Thirty-two patients were matched (LS+Apex: 16; LS: 16) (6 men, 26 women; mean age 63 ± 10 years). Overall, the average values for measures of deformity were as follows: Cobb angle > 40°, sagittal vertical axis (SVA) > 6 cm, pelvic tilt (PT) > 25°, and mismatch between pelvic incidence (PI) and lumbar lordosis (LL) > 15°. There were no significant intergroup differences in preoperative radiographic parameters, although patients in the LS+Apex group had greater Cobb angles and less LL. Patients in the LS+Apex group had significantly more anterior levels fused (4.6 vs 1), longer operative times (859 vs 379 minutes), and longer length of stay (12 vs 7.5 days) (all p < 0.01). For patients in the LS+Apex group, Cobb angle, pelvic tilt (PT), lumbar lordosis (LL), PI-LL (lumbopelvic mismatch), Oswestry Disability Index (ODI) scores, and visual analog scale (VAS) scores for back and leg pain improved significantly (p < 0.05). For patients in the LS-Only group, there were significant improvements in Cobb angle, ODI score, and VAS scores for back and leg pain. The LS+Apex group had better correction of Cobb angles (56% vs 33%, p = 0.02), SVA (43% vs 5%, p = 0.46), LL (62% vs 13%, p = 0.35), and PI-LL (68% vs 33%, p = 0.32). Despite more LS+Apex patients having major complications (56% vs 13%; p = 0.02) and postoperative leg weakness (31% vs 6%, p = 0.07), there were no intergroup differences in 2-year outcomes.

CONCLUSIONS

Long open posterior instrumented fusion with or without multilevel LIF is used to treat a variety of coronal and sagittal adult thoracolumbar deformities.
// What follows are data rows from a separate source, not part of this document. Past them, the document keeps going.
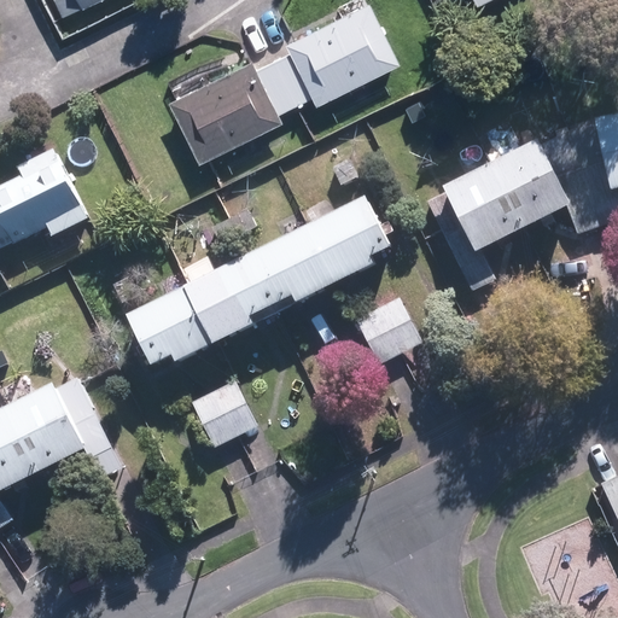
[(79,6),(91,0),(52,0),(59,13),(79,4),(79,6)]
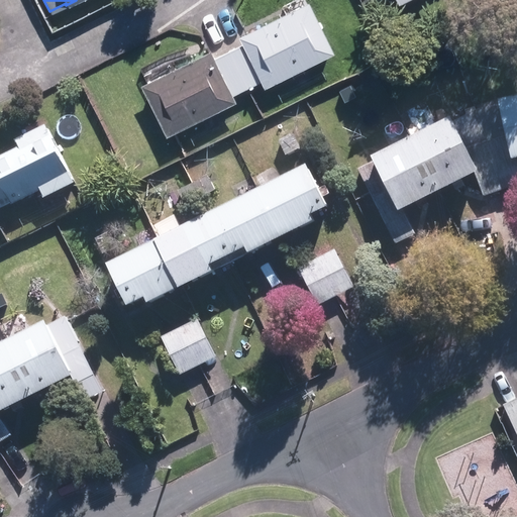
[(226,47),(244,86),(259,79),(261,85),(332,49),(308,0),(304,0),(236,32),(240,41),(226,47)]
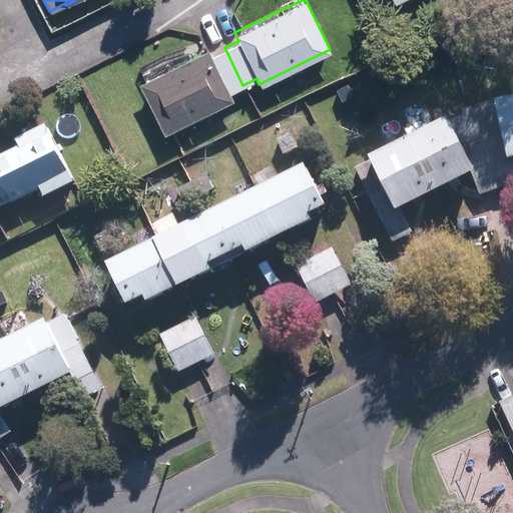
[(242,85),(224,47),(210,55),(206,46),(135,80),(160,131),(231,97),(228,91),(242,85)]
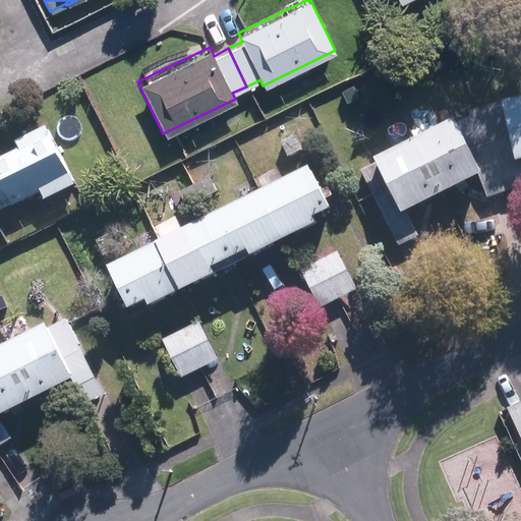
[(520,98),(499,103),(500,105),(479,110),(456,121),(455,117),(373,158),(373,160),(358,167),(396,244),(415,235),(403,211),(477,173),(489,198),(520,185),(520,170),(518,160),(520,159),(520,98)]
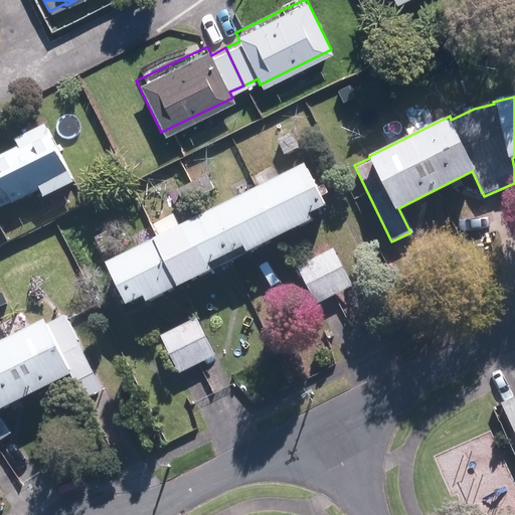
[(10,201),(68,173),(45,125),(15,139),(19,147),(0,155),(0,203),(8,199),(10,201)]
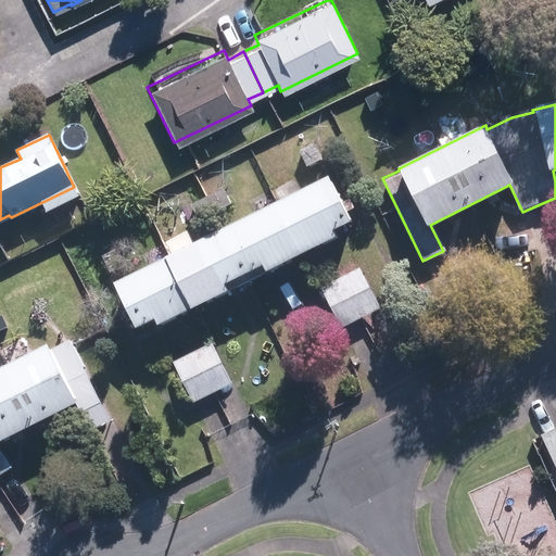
[(321,159),(313,142),(295,150),(304,166),(321,159)]
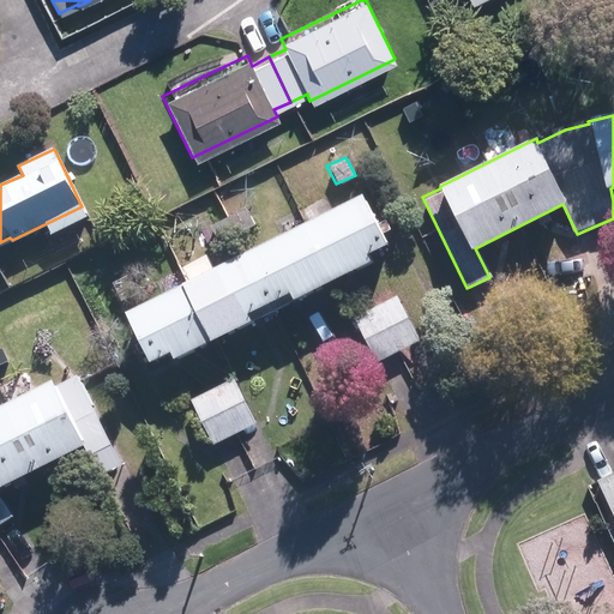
[(363,196),(126,313),(151,362),(387,245),(363,196)]
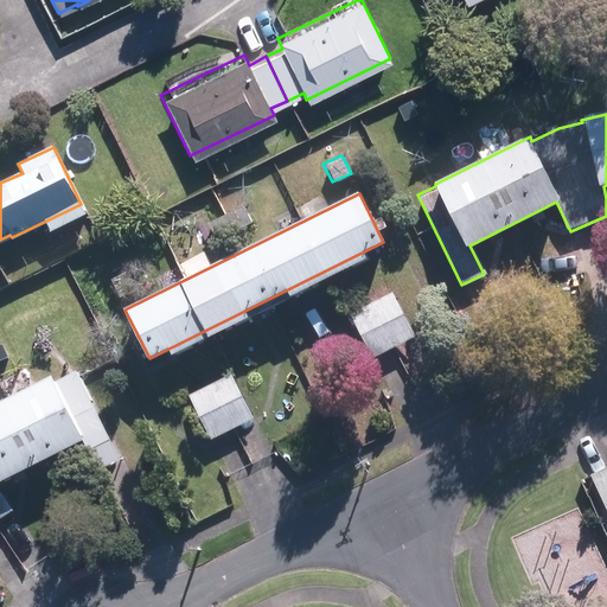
[(215,240),(250,222),(242,205),(206,223),(215,240)]
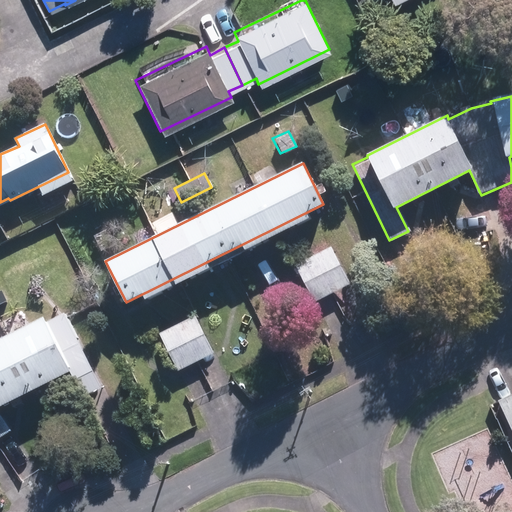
[(313,302),(350,283),(331,245),(294,265),(313,302)]
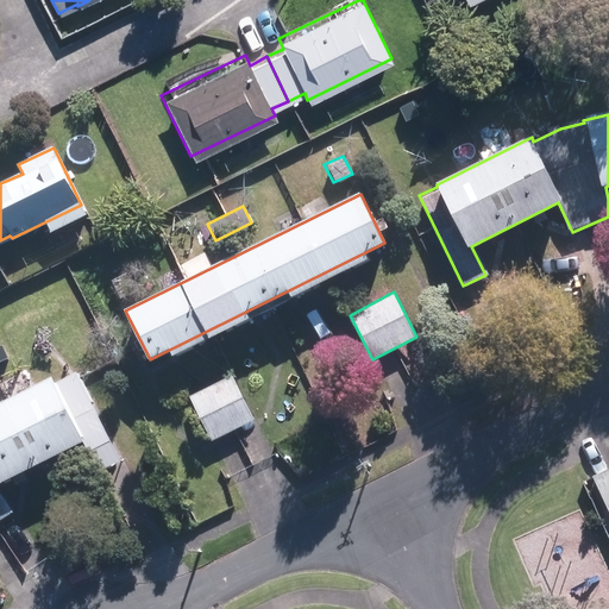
[(117,460),(73,371),(54,380),(52,377),(0,403),(0,519),(8,515),(0,497),(0,482),(81,443),(95,471),(117,460)]
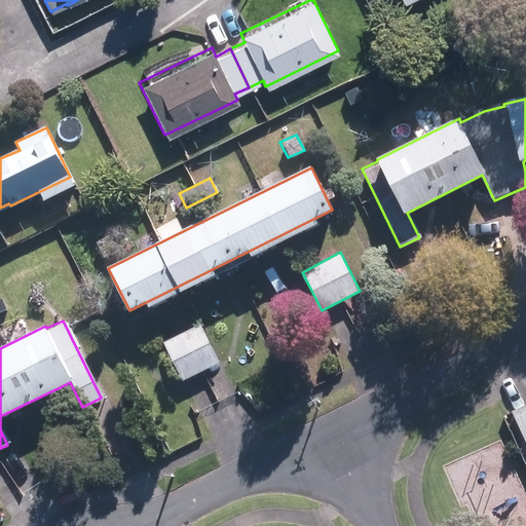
[(181,381),(219,362),(200,324),(162,342),(181,381)]
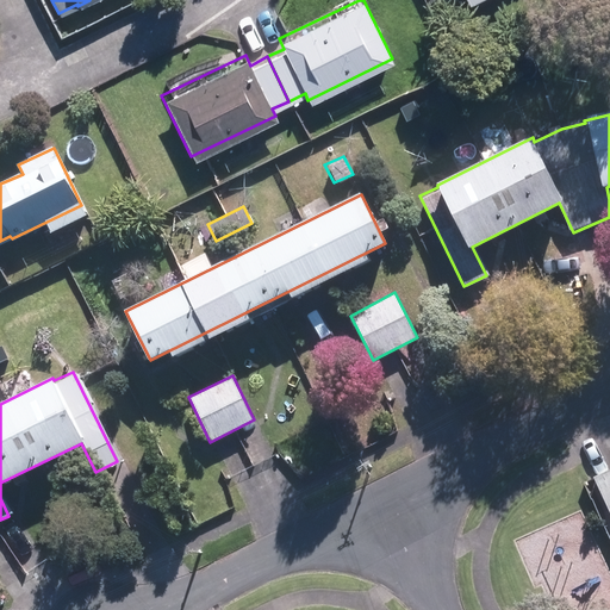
[(609,521),(609,466),(589,475),(609,521)]
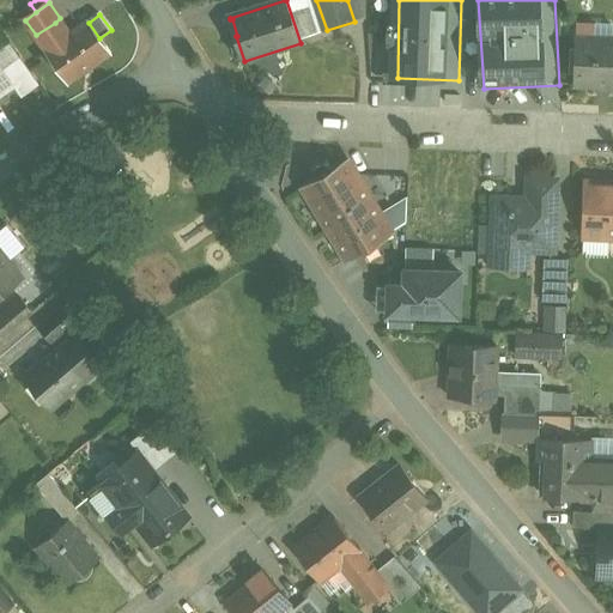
[(87,22),(66,37),(55,23),(38,34),(37,35),(48,50),(71,83),(111,55),(99,38),(89,23),(87,22)]
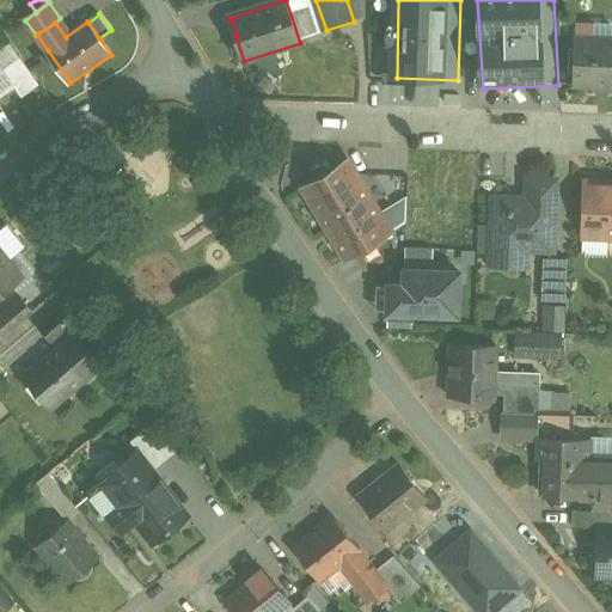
[(611,40),(577,38),(575,86),(611,87),(611,40)]
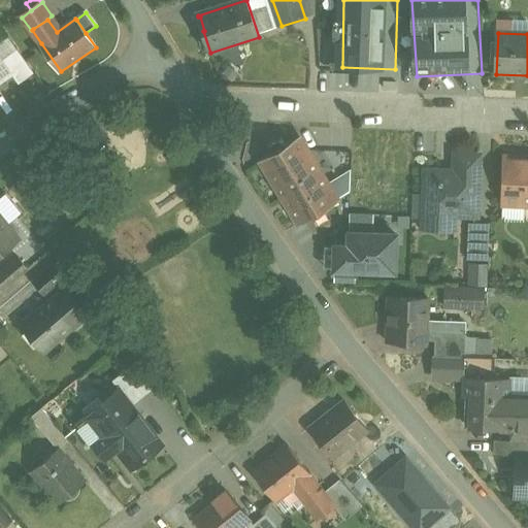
[(19,51),(3,61),(12,74),(20,85),(35,73),(19,51)]
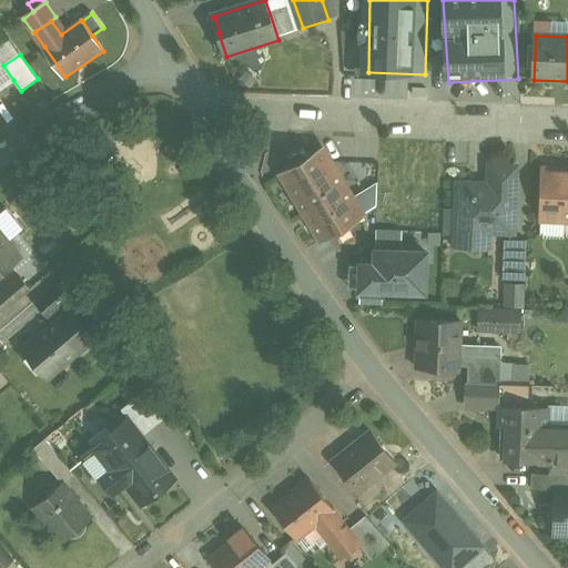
[(0,60),(0,89),(13,80),(3,66),(0,60)]
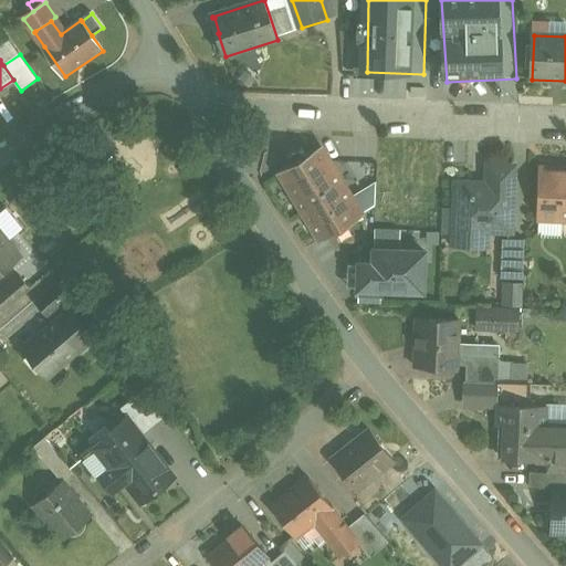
[(364,216),(323,147),(281,173),(322,240),(364,216)]
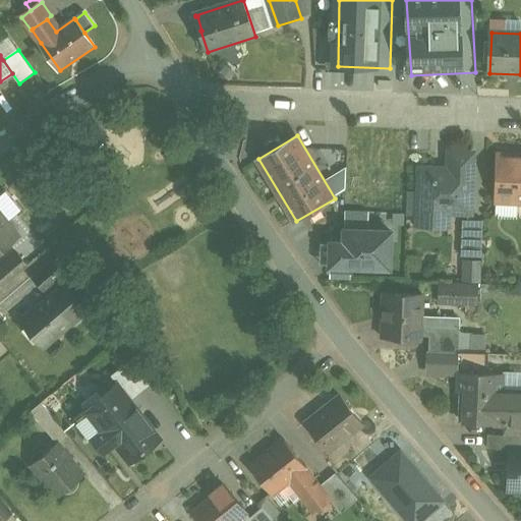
[(352,135),(331,148),(348,175),(368,163),(352,135)]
The addition of multilevel LIF to open PSF with L5–S1 interbody support in this small cohort was often used in more severe coronal and/or lumbopelvic sagittal deformities and offered better correction of major Cobb angles, lumbopelvic parameters, and SVA than posterior-only operations. As these advantages came at the expense of more major complications, more leg weakness, greater blood loss, and longer operative times and hospital stays without an improvement in 2-year outcomes, future investigations should aim to more clearly define deformities that warrant the addition of multilevel LIF to open PSF and L5–S1 interbody fusion.